Monday, July 28, 2014

The Moment That Has Passed

Jeff Bryant:

As I wrote on the blog site OpenLeft back in 2010, the Netroots Nation event seemed “generally in denial about issues of race and class that are at the heart of” problems in public schools. Instead, all the conversation was about “reform.” And teachers’ unions fought for attention on the agenda by addressing the worsening conditions for the nation’s public school teachers as a “labor issue.”

“Lots of lip service was paid to ‘saving teachers’ jobs,’” I recalled. But “not much of anything on the agenda addressed the destructive education policies of the Obama administration.”

News that Michelle Rhee, the public school chancellor in Washington, D.C. that year, had fired another 241 teachers was completely overlooked in any of the panels and speeches.
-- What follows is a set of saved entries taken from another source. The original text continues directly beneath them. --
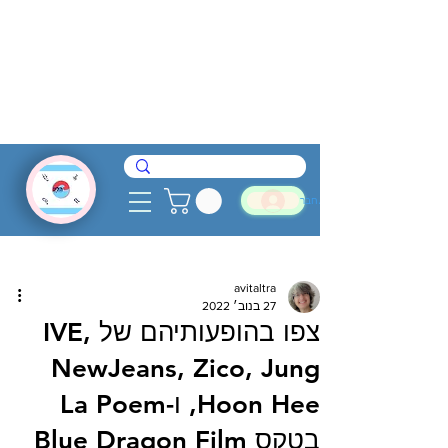
להתחבר
avitaltra
27 בנוב׳ 2022
צפו בהופעותיהם של IVE,
NewJeans, Zico, Jung
Hoon Hee, ו-La Poem
בטקס Blue Dragon Film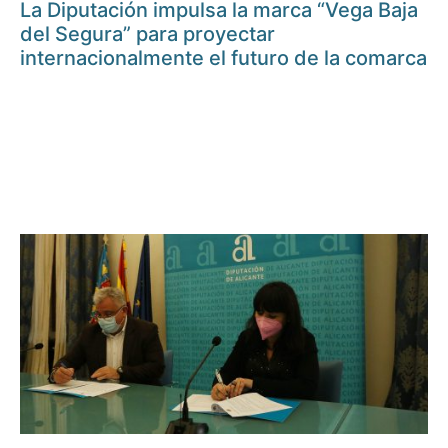
La Diputación impulsa la marca “Vega Baja
del Segura” para proyectar
internacionalmente el futuro de la comarca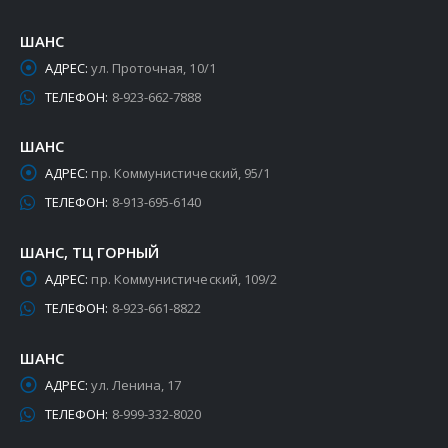
ШАНС
АДРЕС:
ул. Проточная, 10/1
ТЕЛЕФОН:
8-923-662-7888
ШАНС
АДРЕС:
пр. Коммунистический, 95/1
ТЕЛЕФОН:
8-913-695-6140
ШАНС, ТЦ ГОРНЫЙ
АДРЕС:
пр. Коммунистический, 109/2
ТЕЛЕФОН:
8-923-661-8822
ШАНС
АДРЕС:
ул. Ленина, 17
ТЕЛЕФОН:
8-999-332-8020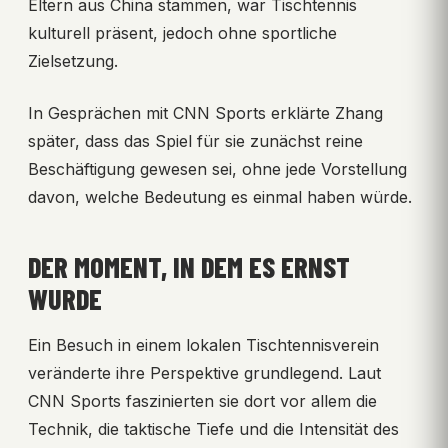
Eltern aus China stammen, war Tischtennis
kulturell präsent, jedoch ohne sportliche
Zielsetzung.
In Gesprächen mit CNN Sports erklärte Zhang
später, dass das Spiel für sie zunächst reine
Beschäftigung gewesen sei, ohne jede Vorstellung
davon, welche Bedeutung es einmal haben würde.
DER MOMENT, IN DEM ES ERNST
WURDE
Ein Besuch in einem lokalen Tischtennisverein
veränderte ihre Perspektive grundlegend. Laut
CNN Sports faszinierten sie dort vor allem die
Technik, die taktische Tiefe und die Intensität des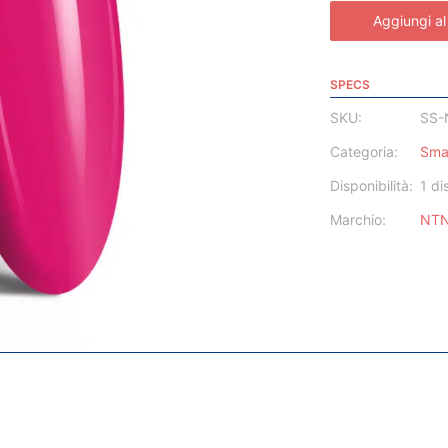
Aggiungi al
SPECS
SKU:
SS-
Categoria:
Sma
Disponibilità:
1 di
Marchio:
NT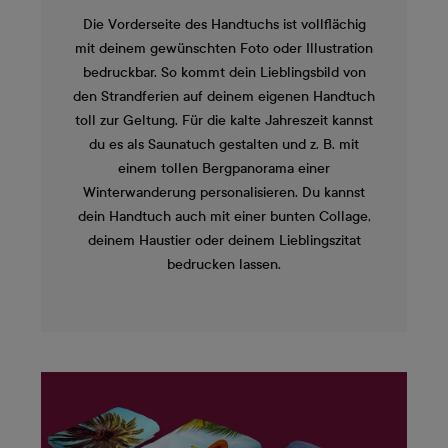
Die Vorderseite des Handtuchs ist vollflächig
mit deinem gewünschten Foto oder Illustration
bedruckbar. So kommt dein Lieblingsbild von
den Strandferien auf deinem eigenen Handtuch
toll zur Geltung. Für die kalte Jahreszeit kannst
du es als Saunatuch gestalten und z. B. mit
einem tollen Bergpanorama einer
Winterwanderung personalisieren. Du kannst
dein Handtuch auch mit einer bunten Collage,
deinem Haustier oder deinem Lieblingszitat
bedrucken lassen.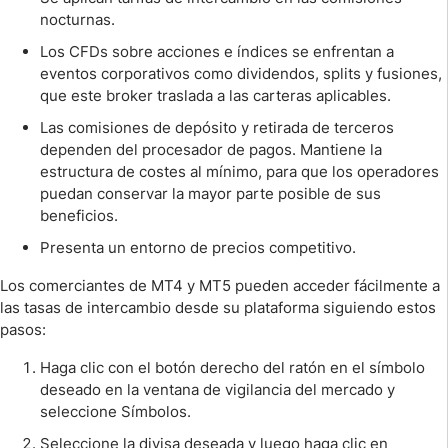
nocturnas.
Los CFDs sobre acciones e índices se enfrentan a
eventos corporativos como dividendos, splits y fusiones,
que este broker traslada a las carteras aplicables.
Las comisiones de depósito y retirada de terceros
dependen del procesador de pagos. Mantiene la
estructura de costes al mínimo, para que los operadores
puedan conservar la mayor parte posible de sus
beneficios.
Presenta un entorno de precios competitivo.
Los comerciantes de MT4 y MT5 pueden acceder fácilmente a
las tasas de intercambio desde su plataforma siguiendo estos
pasos:
Haga clic con el botón derecho del ratón en el símbolo
deseado en la ventana de vigilancia del mercado y
seleccione Símbolos.
Seleccione la divisa deseada y luego haga clic en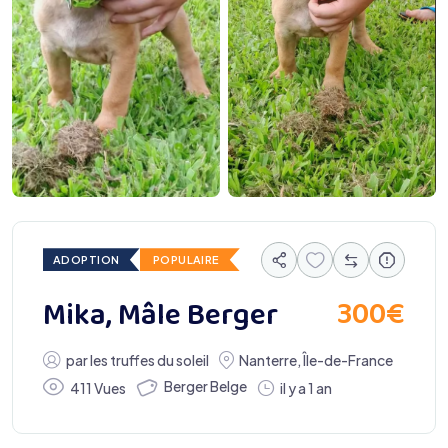
ADOPTION
POPULAIRE
300
€
Mika, Mâle Berger
par
les truffes du soleil
Nanterre
,
Île-de-France
Berger Belge
411 Vues
il y a 1 an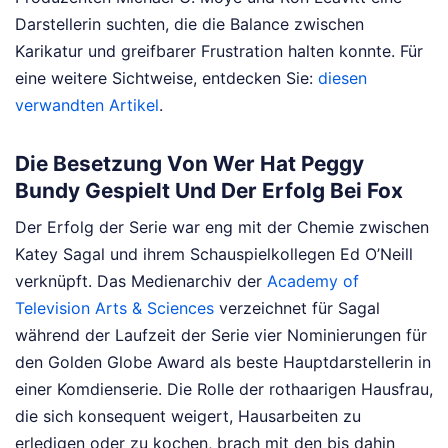
Darstellerin suchten, die die Balance zwischen
Karikatur und greifbarer Frustration halten konnte.
Für
eine weitere Sichtweise, entdecken Sie:
diesen
verwandten Artikel
.
Die Besetzung Von Wer Hat Peggy
Bundy Gespielt Und Der Erfolg Bei Fox
Der Erfolg der Serie war eng mit der Chemie zwischen
Katey Sagal und ihrem Schauspielkollegen Ed O’Neill
verknüpft. Das Medienarchiv der
Academy of
Television Arts & Sciences
verzeichnet für Sagal
während der Laufzeit der Serie vier Nominierungen für
den Golden Globe Award als beste Hauptdarstellerin in
einer Komdienserie. Die Rolle der rothaarigen Hausfrau,
die sich konsequent weigert, Hausarbeiten zu
erledigen oder zu kochen, brach mit den bis dahin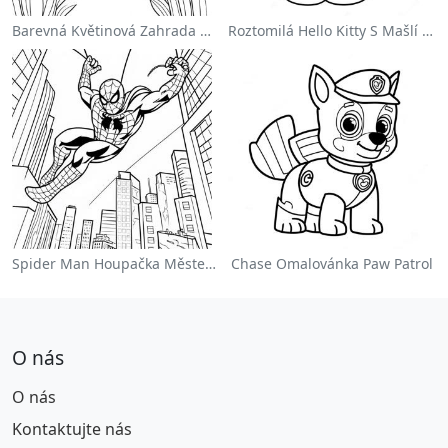
Barevná Květinová Zahrada Na Omalovánce
Roztomilá Hello Kitty S Mašlí Omalovánka
Spider Man Houpačka Městem Omalovánka
Chase Omalovánka Paw Patrol
O nás
O nás
Kontaktujte nás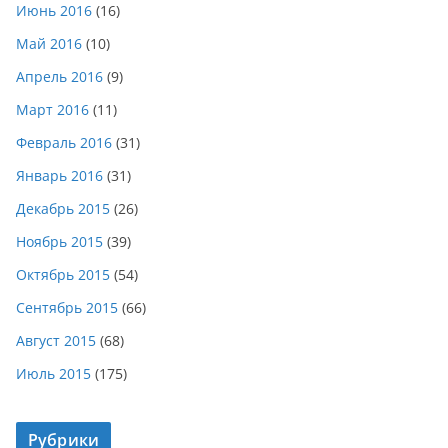
Июнь 2016
(16)
Май 2016
(10)
Апрель 2016
(9)
Март 2016
(11)
Февраль 2016
(31)
Январь 2016
(31)
Декабрь 2015
(26)
Ноябрь 2015
(39)
Октябрь 2015
(54)
Сентябрь 2015
(66)
Август 2015
(68)
Июль 2015
(175)
Рубрики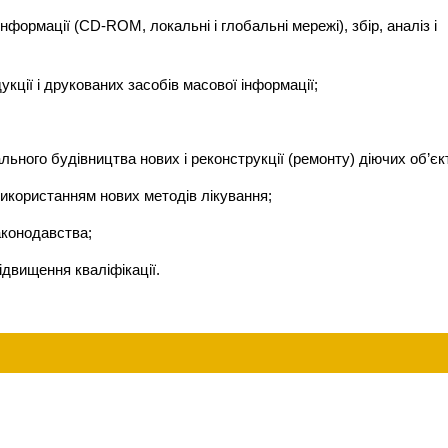
інформації (CD-ROM, локальні і глобальні мережі), збір, аналіз і
кції і друкованих засобів масової інформації;
ального будівництва нових і реконструкції (ремонту) діючих об’єкт
використанням нових методів лікування;
аконодавства;
підвищення кваліфікації.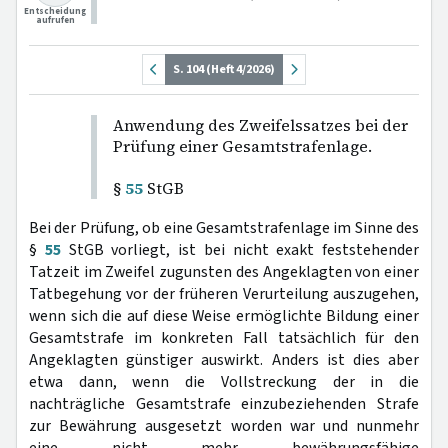
Entscheidung
aufrufen
S. 104 (Heft 4/2026)
Anwendung des Zweifelssatzes bei der
Prüfung einer Gesamtstrafenlage.
§
55
StGB
Bei der Prüfung, ob eine Gesamtstrafenlage im Sinne des
§
55
StGB vorliegt, ist bei nicht exakt feststehender
Tatzeit im Zweifel zugunsten des Angeklagten von einer
Tatbegehung vor der früheren Verurteilung auszugehen,
wenn sich die auf diese Weise ermöglichte Bildung einer
Gesamtstrafe im konkreten Fall tatsächlich für den
Angeklagten günstiger auswirkt. Anders ist dies aber
etwa dann, wenn die Vollstreckung der in die
nachträgliche Gesamtstrafe einzubeziehenden Strafe
zur Bewährung ausgesetzt worden war und nunmehr
eine nicht mehr bewährungsfähige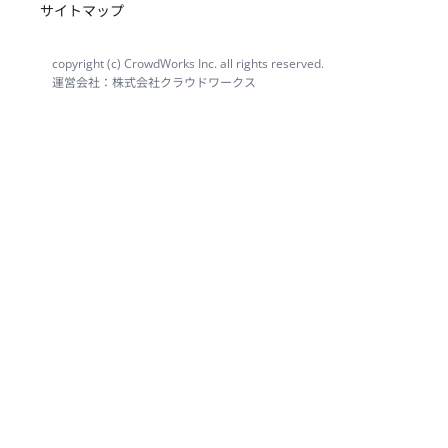
サイトマップ
copyright (c) CrowdWorks Inc. all rights reserved.
運営会社：株式会社クラウドワークス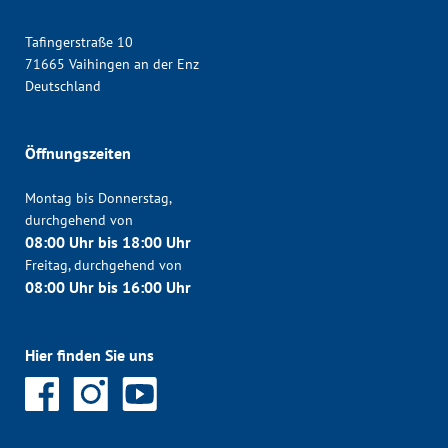
Tafingerstraße 10
71665 Vaihingen an der Enz
Deutschland
Öffnungszeiten
Montag bis Donnerstag,
durchgehend von
08:00 Uhr bis 18:00 Uhr
Freitag, durchgehend von
08:00 Uhr bis 16:00 Uhr
Hier finden Sie uns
Instead, as I reported, “As the news broke, an attendee I was having coffee with was absolutely gleeful. ‘There are too many bad teachers,’ she explained to me while coolly scrolling through the headlines on her Blackberry, ‘And they’re never made accountable for anything.’” Those around nodded in agreement.

Certainly no one of any prominence at the meeting pointed out the blatant unfairness of the Obama administration’s push to evaluate teachers on the basis of students’ scores on standardized tests. And during the conference’s education caucus, when National Education Association vice president Lilly Eskelsen warned of the rapidly expanding charter school industry that was spreading corporate influence and privatization of public schools, attendees defended “wonderful charter schools.”